Department of Hematology, SERGAS, Complexo Hospitalario Universitario de Santiago de Compostela (CHUS), Santiago, Spain.
BMC Cancer. 2020 Oct 21;20(1):1017. doi: 10.1186/s12885-020-07492-y.
Thirty to forty percent of patients with Diffuse Large B-cell Lymphoma (DLBCL) have an adverse clinical evolution. The increased understanding of DLBCL biology has shed light on the clinical evolution of this pathology, leading to the discovery of prognostic factors based on gene expression data, genomic rearrangements and mutational subgroups. Nevertheless, additional efforts are needed in order to enable survival predictions at the patient level. In this study we investigated new machine learning-based models of survival using transcriptomic and clinical data.

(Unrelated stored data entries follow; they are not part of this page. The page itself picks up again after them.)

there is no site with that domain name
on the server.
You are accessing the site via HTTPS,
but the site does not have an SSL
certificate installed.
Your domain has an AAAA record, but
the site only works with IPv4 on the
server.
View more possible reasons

Gene expression profiling (GEP) of in 2 different publicly available retrospective DLBCL cohorts were analyzed. Cox regression and unsupervised clustering were performed in order to identify probes associated with overall survival on the largest cohort. Random forests were created to model survival using combinations of GEP data, COO classification and clinical information. Cross-validation was used to compare model results in the training set, and Harrel's concordance index (c-index) was used to assess model's predictability. Results were validated in an independent test set.
Two hundred thirty-three and sixty-four patients were included in the training and test set, respectively. Initially we derived and validated a 4-gene expression clusterization that was independently associated with lower survival in 20% of patients. This pattern included the following genes: TNFRSF9, BIRC3, BCL2L1 and G3BP2. Thereafter, we applied machine-learning models to predict survival. A set of 102 genes was highly predictive of disease outcome, outperforming available clinical information and COO classification. The final best model integrated clinical information, COO classification, 4-gene-based clusterization and the expression levels of 50 individual genes (training set c-index, 0.8404, test set c-index, 0.7942).
Our results indicate that DLBCL survival models based on the application of machine learning algorithms to gene expression and clinical data can largely outperform other important prognostic variables such as disease stage and COO. Head-to-head comparisons with other risk stratification models are needed to compare its usefulness.
30%至 40%弥漫性大 B 细胞淋巴瘤(DLBCL)患者的临床预后不良。对 DLBCL 生物学的深入了解揭示了该疾病的临床演变,并导致基于基因表达数据、基因组重排和突变亚群发现预后因素。然而,仍需要进一步努力,以便能够对患者层面的生存进行预测。在这项研究中,我们使用转录组学和临床数据研究了新的基于机器学习的生存模型。
对两个不同的公开可用的回顾性 DLBCL 队列的基因表达谱(GEP)进行了分析。在最大的队列中,进行 Cox 回归和无监督聚类以识别与总生存相关的探针。使用 GEP 数据、COO 分类和临床信息的组合创建随机森林来建立生存模型。交叉验证用于比较训练集中的模型结果,哈雷尔一致性指数(c-index)用于评估模型的可预测性。结果在独立的测试集中得到验证。
分别有 233 名和 64 名患者纳入训练集和测试集。最初,我们推导并验证了一种 4 个基因表达聚类,该聚类在 20%的患者中与较低的生存率独立相关。该模式包括以下基因:TNFRSF9、BIRC3、BCL2L1 和 G3BP2。此后,我们应用机器学习模型来预测生存。一组 102 个基因对疾病结局具有高度预测性,优于现有的临床信息和 COO 分类。最终最佳模型集成了临床信息、COO 分类、基于 4 个基因的聚类以及 50 个单个基因的表达水平(训练集 c-index,0.8404,测试集 c-index,0.7942)。
我们的结果表明,基于机器学习算法应用于基因表达和临床数据的 DLBCL 生存模型可以大大优于其他重要的预后变量,如疾病分期和 COO。需要与其他风险分层模型进行头对头比较,以比较其有用性。